Habib has skill to govern from the 'middle' | 48th District race
October 26, 2012 · Updated 4:23 PM
By Kevin Wallace
Some in the community have found it curious that a Republican like myself would be one of Cyrus Habib’s earliest supporters. I came to know Cyrus through our service together in Bellevue on the Human Services Commission – he as a commissioner and I as the council Liaison – and both of us have been involved with Eastside Pathways, a local nonprofit dedicated to helping each child achieve their potential. From that interaction I have seen his ability to quickly grasp complex problems and come up with innovative and pragmatic solutions.
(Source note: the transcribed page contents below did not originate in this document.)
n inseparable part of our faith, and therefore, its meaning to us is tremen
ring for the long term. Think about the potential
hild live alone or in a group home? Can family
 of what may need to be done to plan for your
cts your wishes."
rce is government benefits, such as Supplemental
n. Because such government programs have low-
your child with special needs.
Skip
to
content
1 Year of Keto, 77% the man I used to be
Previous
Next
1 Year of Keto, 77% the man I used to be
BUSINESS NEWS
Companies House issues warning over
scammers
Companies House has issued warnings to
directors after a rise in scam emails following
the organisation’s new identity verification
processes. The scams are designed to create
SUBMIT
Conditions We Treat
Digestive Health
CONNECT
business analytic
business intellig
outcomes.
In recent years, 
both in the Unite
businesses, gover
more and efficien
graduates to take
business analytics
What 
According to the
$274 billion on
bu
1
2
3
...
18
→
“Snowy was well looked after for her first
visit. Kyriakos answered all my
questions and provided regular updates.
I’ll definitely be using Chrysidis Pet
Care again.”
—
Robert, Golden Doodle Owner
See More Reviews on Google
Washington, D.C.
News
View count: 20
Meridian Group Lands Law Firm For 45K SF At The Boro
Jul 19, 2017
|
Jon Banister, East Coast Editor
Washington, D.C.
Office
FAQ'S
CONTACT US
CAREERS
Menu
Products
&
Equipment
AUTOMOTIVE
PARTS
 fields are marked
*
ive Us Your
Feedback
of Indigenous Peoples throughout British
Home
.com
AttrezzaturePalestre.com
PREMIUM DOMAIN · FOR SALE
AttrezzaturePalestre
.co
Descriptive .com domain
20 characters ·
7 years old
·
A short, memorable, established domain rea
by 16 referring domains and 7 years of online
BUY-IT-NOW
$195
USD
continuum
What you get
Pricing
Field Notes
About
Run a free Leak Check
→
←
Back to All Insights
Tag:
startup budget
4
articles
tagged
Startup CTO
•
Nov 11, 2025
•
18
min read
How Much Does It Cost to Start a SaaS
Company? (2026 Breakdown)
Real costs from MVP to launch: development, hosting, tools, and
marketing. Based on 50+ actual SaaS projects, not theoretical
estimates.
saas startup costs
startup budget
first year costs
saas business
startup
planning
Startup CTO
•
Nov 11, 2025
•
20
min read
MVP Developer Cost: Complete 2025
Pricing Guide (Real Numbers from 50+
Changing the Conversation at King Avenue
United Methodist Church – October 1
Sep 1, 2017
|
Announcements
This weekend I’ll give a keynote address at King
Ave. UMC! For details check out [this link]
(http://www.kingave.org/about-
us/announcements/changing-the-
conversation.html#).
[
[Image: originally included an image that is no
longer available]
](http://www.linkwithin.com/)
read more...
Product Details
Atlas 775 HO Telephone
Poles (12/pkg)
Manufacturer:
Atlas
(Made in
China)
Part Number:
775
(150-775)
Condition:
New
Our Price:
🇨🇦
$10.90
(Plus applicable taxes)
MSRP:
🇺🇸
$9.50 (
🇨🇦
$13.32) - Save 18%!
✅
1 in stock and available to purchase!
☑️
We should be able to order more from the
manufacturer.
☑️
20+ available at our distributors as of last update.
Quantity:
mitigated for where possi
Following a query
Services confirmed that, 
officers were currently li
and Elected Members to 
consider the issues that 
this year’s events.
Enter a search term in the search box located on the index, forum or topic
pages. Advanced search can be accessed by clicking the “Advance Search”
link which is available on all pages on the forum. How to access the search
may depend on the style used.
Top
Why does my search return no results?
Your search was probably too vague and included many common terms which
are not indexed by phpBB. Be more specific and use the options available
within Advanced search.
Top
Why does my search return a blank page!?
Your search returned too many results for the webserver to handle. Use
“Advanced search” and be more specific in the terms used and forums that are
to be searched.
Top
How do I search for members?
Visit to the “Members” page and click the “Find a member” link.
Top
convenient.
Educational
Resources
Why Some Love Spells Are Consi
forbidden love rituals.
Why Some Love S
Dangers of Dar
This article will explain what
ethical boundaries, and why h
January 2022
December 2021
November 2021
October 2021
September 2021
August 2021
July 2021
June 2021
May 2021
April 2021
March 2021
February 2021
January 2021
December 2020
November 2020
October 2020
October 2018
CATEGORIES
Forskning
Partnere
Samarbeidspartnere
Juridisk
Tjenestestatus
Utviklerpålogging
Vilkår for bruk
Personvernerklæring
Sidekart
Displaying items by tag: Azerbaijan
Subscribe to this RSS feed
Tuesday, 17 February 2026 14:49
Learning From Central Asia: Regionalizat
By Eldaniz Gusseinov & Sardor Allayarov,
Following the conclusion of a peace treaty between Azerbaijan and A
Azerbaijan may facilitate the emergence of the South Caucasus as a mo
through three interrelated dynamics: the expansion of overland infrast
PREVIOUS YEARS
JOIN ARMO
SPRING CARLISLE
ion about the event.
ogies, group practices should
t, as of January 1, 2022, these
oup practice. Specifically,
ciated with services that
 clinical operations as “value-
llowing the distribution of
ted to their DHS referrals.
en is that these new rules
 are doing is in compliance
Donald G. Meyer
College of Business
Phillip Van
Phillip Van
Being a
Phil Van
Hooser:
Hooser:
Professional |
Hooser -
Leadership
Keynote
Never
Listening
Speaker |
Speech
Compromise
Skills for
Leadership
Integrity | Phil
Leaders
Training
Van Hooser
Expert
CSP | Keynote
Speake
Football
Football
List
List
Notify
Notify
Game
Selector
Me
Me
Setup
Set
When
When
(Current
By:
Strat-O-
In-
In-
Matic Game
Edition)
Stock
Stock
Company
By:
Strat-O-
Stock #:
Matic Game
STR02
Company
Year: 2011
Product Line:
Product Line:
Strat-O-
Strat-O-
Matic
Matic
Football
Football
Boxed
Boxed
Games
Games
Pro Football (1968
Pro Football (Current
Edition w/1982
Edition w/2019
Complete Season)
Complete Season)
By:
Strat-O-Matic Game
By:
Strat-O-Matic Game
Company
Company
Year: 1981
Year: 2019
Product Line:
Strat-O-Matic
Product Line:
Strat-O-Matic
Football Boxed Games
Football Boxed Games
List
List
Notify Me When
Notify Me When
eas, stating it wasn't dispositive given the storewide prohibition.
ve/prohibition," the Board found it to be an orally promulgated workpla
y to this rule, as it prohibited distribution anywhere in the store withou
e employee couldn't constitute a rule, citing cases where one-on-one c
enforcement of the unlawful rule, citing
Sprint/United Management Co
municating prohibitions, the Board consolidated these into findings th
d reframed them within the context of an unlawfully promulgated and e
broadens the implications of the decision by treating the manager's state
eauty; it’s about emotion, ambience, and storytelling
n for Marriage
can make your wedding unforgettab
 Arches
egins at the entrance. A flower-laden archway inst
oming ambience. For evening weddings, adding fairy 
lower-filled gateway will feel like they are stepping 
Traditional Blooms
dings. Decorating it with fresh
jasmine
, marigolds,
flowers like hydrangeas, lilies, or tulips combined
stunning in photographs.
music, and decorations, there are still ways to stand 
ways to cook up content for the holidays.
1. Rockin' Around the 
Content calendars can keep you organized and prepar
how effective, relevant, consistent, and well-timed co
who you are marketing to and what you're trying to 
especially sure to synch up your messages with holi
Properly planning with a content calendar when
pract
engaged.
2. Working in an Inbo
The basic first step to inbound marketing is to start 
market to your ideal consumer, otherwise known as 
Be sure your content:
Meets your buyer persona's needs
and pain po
The only indicator of the fact that Cyrus has been blind since age eight are his trademark sunglasses. He moves past his disability with a grace and intellect that has allowed him to achieve great things despite overwhelming odds. I can’t even find my car keys in the dark. Cyrus, in the dark, graduated from Yale Law School and is now a corporate attorney at one of Seattle’s most prestigious law firms. He is inspirational, and his life experience gives him an important perspective that will be unique in the Legislature.
Cyrus and I are not from the same political party, and we do not agree on every issue, but we agree on several important goals for our state government: reducing traffic congestion, making our education system globally competitive and reducing regulatory burdens so small businesses can create jobs.
If we are to achieve these goals, both Republicans and Democrats must work together to achieve a balanced, common ground consensus – to “govern from the middle.” The Eastside is fortunate to have leaders like Steve Litzow (R), Deb Eddy (D), Rob McKenna (R) and Rodney Tom (D), who have been willing and able to govern from the middle, and I believe Cyrus will do so as well.